L’événement Médias en Seine, auquel Profile a assisté le 15 janvier dernier, a donné à voir un paysage médiatique en pleine mutation, traversé par les mêmes tensions : défiance du public, fatigue informationnelle, désinformation et transformation des usages. Plusieurs conférences ont permis de mettre en perspective ces évolutions, notamment à travers les résultats du baromètre La Croix  sur la confiance des Français dans les médias.

Une relation à l’actualité sous tension

Premier enseignement fort : le recul de l’intérêt pour l’actualité en 2025. Une forme de saturation informationnelle s’installe durablement. Les personnes interrogées expriment une lassitude face au traitement conflictuel de l’information, au sensationnalisme et au “clash permanent”. Les attentes sont pourtant simples : des faits, de la clarté, du contexte, de la compréhension. Moins de bruit, plus de sens.

En parallèle, les usages évoluent rapidement. 42 % des sondés déclarent s’informer via des créateurs de contenus ou des influenceurs. Mais un chiffre marque particulièrement les esprits : 41 % utilisent l’IA pour s’informer, avec ChatGPT en tête.

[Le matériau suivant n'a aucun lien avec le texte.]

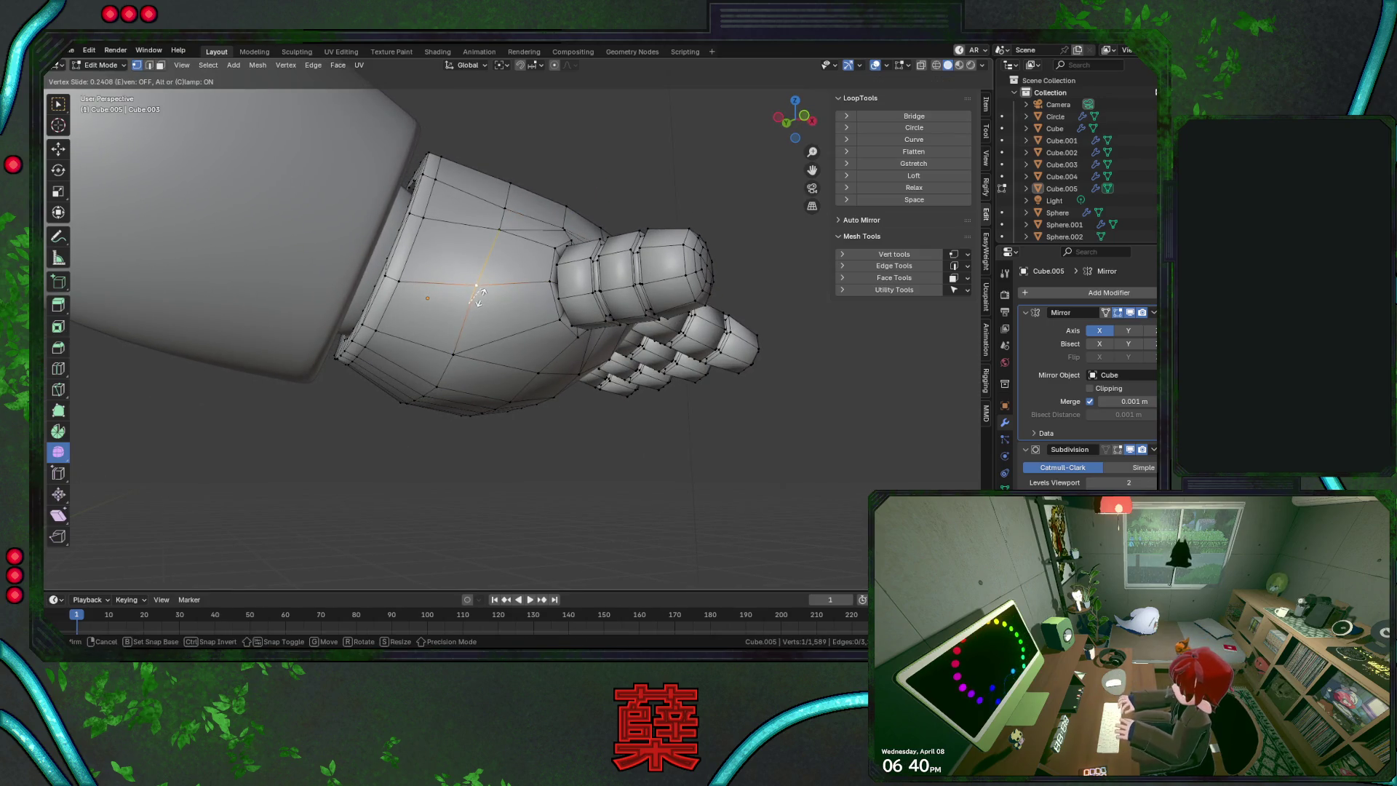
{"action": "left_click", "coordinate": [473, 286]}
{"action": "left_click", "coordinate": [453, 355]}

Cette évolution pose un défi majeur aux médias traditionnels. Comme le soulignait un article des Échos  signé Marina Alcaraz  dédié au baromètre : « Cette irruption de l’IA dans l’information peut devenir une menace pour nombre de médias traditionnels ».

Autre signal fort : le sentiment de déconnexion entre journalistes et citoyens.
Une majorité des personnes interrogées perçoit les journalistes comme privilégiés et éloignés des préoccupations du quotidien. En creux, cela explique l’attachement persistant à la presse régionale, perçue comme plus proche des réalités locales et plus utile sur l’essentiel de l’actualité.

Face à la désinformation, le fact-checking comme pilier de la reconquête de la confiance

La question de la désinformation a traversé l’ensemble des conférences.
Plus des trois quarts des Français se disent inquiets de l’impact des fausses informations issues d’ingérences étrangères. 60 % expriment également une anxiété particulière à l’approche des élections municipales.

Parmi les pistes évoquées :

  • le renforcement du fact-checking,
  • et le projet de labellisation des médias en ligne, permettant d’identifier les médias respectant la déontologie journalistique.

Deux acteurs majeurs ont détaillé leurs dispositifs.

  1. Franceinfo : le fact-checking au cœur de l’éditorial

Pour la radio Franceinfo, la vérification de l’information n’est pas périphérique, elle est intégrée au cœur du projet éditorial. Deux dispositifs structurent cette stratégie :

  • une agence de vérification de l’information au sein de Radio France,
  • une émission dédiée : “Le vrai ou faux”.

Une cellule spécifique est même consacrée à la vérification des déclarations de certaines figures politiques internationales, tant le flux d’informations trompeuses est massif et continu. Au-delà de l’enjeu journalistique, un point est également ressorti : l’impact psychologique  sur les équipes.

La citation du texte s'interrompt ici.